## [Task prompt]
From the records below, copy each line that has the word "stackoverflow" in it.

● ● ● ● ● ● ●

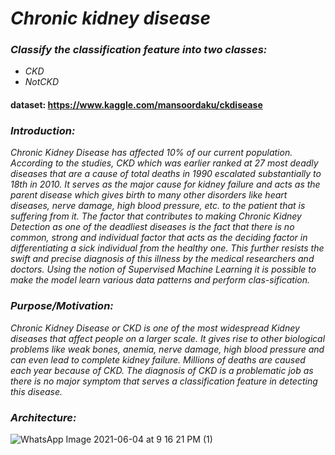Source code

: # _Chronic kidney disease_
### _Classify the classification feature into two classes:_
* _CKD_
* _NotCKD_
  
#### dataset: https://www.kaggle.com/mansoordaku/ckdisease

### _Introduction:_
_Chronic Kidney Disease has affected 10% of our current population. According to the studies, CKD which was earlier ranked at 27 most deadly diseases that are a cause of total deaths in 1990 escalated substantially to 18th in 2010. It serves as the major cause for kidney failure and acts as the parent disease which gives birth to many other disorders like heart diseases, nerve damage, high blood pressure, etc. to the patient that is suffering from it.
The factor that contributes to making Chronic Kidney Detection as one of the deadliest diseases is the fact that there is no common, strong and individual factor that acts as the deciding factor in differentiating a sick individual from the healthy one. This further resists the swift and precise diagnosis of this illness by the medical researchers and doctors. Using the notion of Supervised Machine Learning it is possible to make the model learn various data patterns and perform clas-sification._ 

### _Purpose/Motivation:_ 
_Chronic Kidney Disease or CKD is one of the most widespread Kidney diseases that affect people on a larger scale. It gives rise to other biological problems like weak bones, anemia, nerve damage, high blood pressure and can even lead to complete kidney failure. Millions of deaths are caused each year because of CKD. The diagnosis of CKD is a problematic job as there is no major symptom that serves a classification feature in detecting this disease._

### _Architecture:_
![WhatsApp Image 2021-06-04 at 9 16 21 PM (1)](https://user-images.githubusercontent.com/65220704/120828509-3c1abf80-c57a-11eb-81ae-a0d248510f34.jpeg)


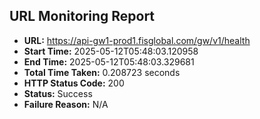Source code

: ## URL Monitoring Report

- **URL:** https://api-gw1-prod1.fisglobal.com/gw/v1/health
- **Start Time:** 2025-05-12T05:48:03.120958
- **End Time:** 2025-05-12T05:48:03.329681
- **Total Time Taken:** 0.208723 seconds
- **HTTP Status Code:** 200
- **Status:** Success
- **Failure Reason:** N/A
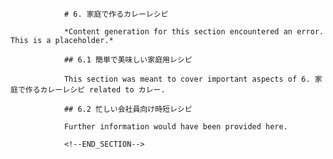 
                # 6. 家庭で作るカレーレシピ
                
                *Content generation for this section encountered an error. This is a placeholder.*
                
                ## 6.1 簡単で美味しい家庭用レシピ
                
                This section was meant to cover important aspects of 6. 家庭で作るカレーレシピ related to カレー.
                
                ## 6.2 忙しい会社員向け時短レシピ
                
                Further information would have been provided here.
                
                <!--END_SECTION-->
                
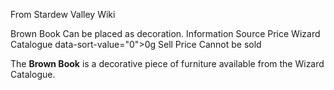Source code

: From Stardew Valley Wiki

Brown Book Can be placed as decoration. Information Source Price Wizard Catalogue data-sort-value="0"&gt;0g Sell Price Cannot be sold

The **Brown Book** is a decorative piece of furniture available from the Wizard Catalogue.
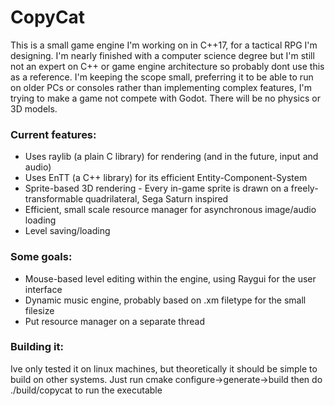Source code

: # CopyCat
This is a small game engine I'm working on in C++17, for a tactical RPG I'm designing. I'm nearly finished with a computer science degree but I'm still not an expert on C++ or game engine architecture so probably dont use this as a reference. I'm keeping the scope small, preferring it to be able to run on older PCs or consoles rather than implementing complex features, I'm trying to make a game not compete with Godot. There will be no physics or 3D models.

### Current features:
* Uses raylib (a plain C library) for rendering (and in the future, input and audio)
* Uses EnTT (a C++ library) for its efficient Entity-Component-System
* Sprite-based 3D rendering - Every in-game sprite is drawn on a freely-transformable quadrilateral, Sega Saturn inspired
* Efficient, small scale resource manager for asynchronous image/audio loading
* Level saving/loading

### Some goals:
* Mouse-based level editing within the engine, using Raygui for the user interface
* Dynamic music engine, probably based on .xm filetype for the small filesize
* Put resource manager on a separate thread

### Building it:
Ive only tested it on linux machines, but theoretically it should be simple to build on other systems. Just run cmake configure->generate->build then do ./build/copycat to run the executable
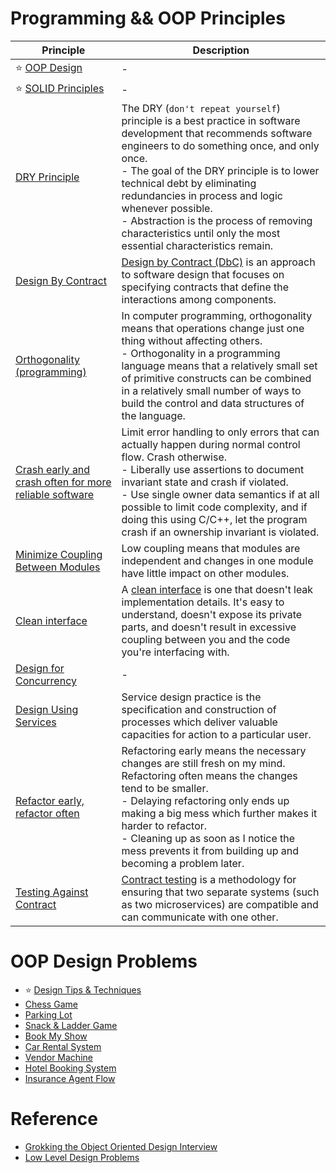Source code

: # Programming && OOP Principles

| Principle                                                                                                                                                        | Description                                                                                                                                                                                                                                                                                                                                                                                                          |
|------------------------------------------------------------------------------------------------------------------------------------------------------------------|----------------------------------------------------------------------------------------------------------------------------------------------------------------------------------------------------------------------------------------------------------------------------------------------------------------------------------------------------------------------------------------------------------------------|
| :star: [OOP Design](OOP.md)                                                                                                                                      | -                                                                                                                                                                                                                                                                                                                                                                                                                    |
| :star: [SOLID Principles](SOLID.md)                                                                                                                              | -                                                                                                                                                                                                                                                                                                                                                                                                                    |
| [DRY Principle](https://en.wikipedia.org/wiki/Don%27t_repeat_yourself)                                                                                           | The DRY (`don't repeat yourself`) principle is a best practice in software development that recommends software engineers to do something once, and only once.<br/>- The goal of the DRY principle is to lower technical debt by eliminating redundancies in process and logic whenever possible.<br/>- Abstraction is the process of removing characteristics until only the most essential characteristics remain. |
| [Design By Contract](https://www.leadingagile.com/2018/05/design-by-contract-part-one/)                                                                          | [Design by Contract (DbC)](https://www.leadingagile.com/2018/05/design-by-contract-part-one/) is an approach to software design that focuses on specifying contracts that define the interactions among components.                                                                                                                                                                                                  |
| [Orthogonality (programming)](https://www.baeldung.com/cs/orthogonality-cs-programming-languages-software-databases)                                             | In computer programming, orthogonality means that operations change just one thing without affecting others.<br/>- Orthogonality in a programming language means that a relatively small set of primitive constructs can be combined in a relatively small number of ways to build the control and data structures of the language.                                                                                  |
| [Crash early and crash often for more reliable software](https://medium.com/@mattklein123/crash-early-and-crash-often-for-more-reliable-software-597738dd21c5)   | Limit error handling to only errors that can actually happen during normal control flow. Crash otherwise.<br/>- Liberally use assertions to document invariant state and crash if violated.<br/>- Use single owner data semantics if at all possible to limit code complexity, and if doing this using C/C++, let the program crash if an ownership invariant is violated.                                           |
| [Minimize Coupling Between Modules](https://www.geeksforgeeks.org/software-engineering-coupling-and-cohesion/)                                                   | Low coupling means that modules are independent and changes in one module have little impact on other modules.                                                                                                                                                                                                                                                                                                       |
| [Clean interface](https://stackoverflow.com/questions/2339048/guidelines-for-designing-clean-interface)                                                          | A [clean interface](https://stackoverflow.com/questions/2339048/guidelines-for-designing-clean-interface) is one that doesn't leak implementation details. It's easy to understand, doesn't expose its private parts, and doesn't result in excessive coupling between you and the code you're interfacing with.                                                                                                     |
| [Design for Concurrency](https://www.baeldung.com/concurrency-principles-patterns)                                                                               | -                                                                                                                                                                                                                                                                                                                                                                                                                    |
| [Design Using Services](https://en.wikipedia.org/wiki/Service_design)                                                                                            | Service design practice is the specification and construction of processes which deliver valuable capacities for action to a particular user.                                                                                                                                                                                                                                                                        |
| [Refactor early, refactor often](https://stackoverflow.com/questions/140677/how-often-should-you-refactor)                                                       | Refactoring early means the necessary changes are still fresh on my mind. Refactoring often means the changes tend to be smaller.<br/>- Delaying refactoring only ends up making a big mess which further makes it harder to refactor.<br/>- Cleaning up as soon as I notice the mess prevents it from building up and becoming a problem later.                                                                     |
| [Testing Against Contract](https://pactflow.io/blog/what-is-contract-testing/)                                                                                   | [Contract testing](https://pactflow.io/blog/what-is-contract-testing/) is a methodology for ensuring that two separate systems (such as two microservices) are compatible and can communicate with one other.                                                                                                                                                                                                                                                              |

# OOP Design Problems
- :star: [Design Tips & Techniques](TipsAndTechniques.md)
- [Chess Game](OOPDesignProblems/ChessGame)
- [Parking Lot](OOPDesignProblems/ParkingLot)
- [Snack & Ladder Game](OOPDesignProblems/SnackAndLadderGame)
- [Book My Show](OOPDesignProblems/BookMyShow)
- [Car Rental System](OOPDesignProblems/CarRentalSystem)
- [Vendor Machine](OOPDesignProblems/VendingMachine)
- [Hotel Booking System](OOPDesignProblems/HotelBookingSystem)
- [Insurance Agent Flow](OOPDesignProblems/Others/InsuranceAgentFlow.md)

# Reference
- [Grokking the Object Oriented Design Interview](https://www.educative.io/courses/grokking-the-object-oriented-design-interview)
- [Low Level Design Problems](https://github.com/prasadgujar/low-level-design-primer/blob/master/solutions.md)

● ● ● ● ● ● ●

## [Solution to this task]
| [Clean interface](https://stackoverflow.com/questions/2339048/guidelines-for-designing-clean-interface)                                                          | A [clean interface](https://stackoverflow.com/questions/2339048/guidelines-for-designing-clean-interface) is one that doesn't leak implementation details. It's easy to understand, doesn't expose its private parts, and doesn't result in excessive coupling between you and the code you're interfacing with.                                                                                                     |
| [Refactor early, refactor often](https://stackoverflow.com/questions/140677/how-often-should-you-refactor)                                                       | Refactoring early means the necessary changes are still fresh on my mind. Refactoring often means the changes tend to be smaller.<br/>- Delaying refactoring only ends up making a big mess which further makes it harder to refactor.<br/>- Cleaning up as soon as I notice the mess prevents it from building up and becoming a problem later.                                                                     |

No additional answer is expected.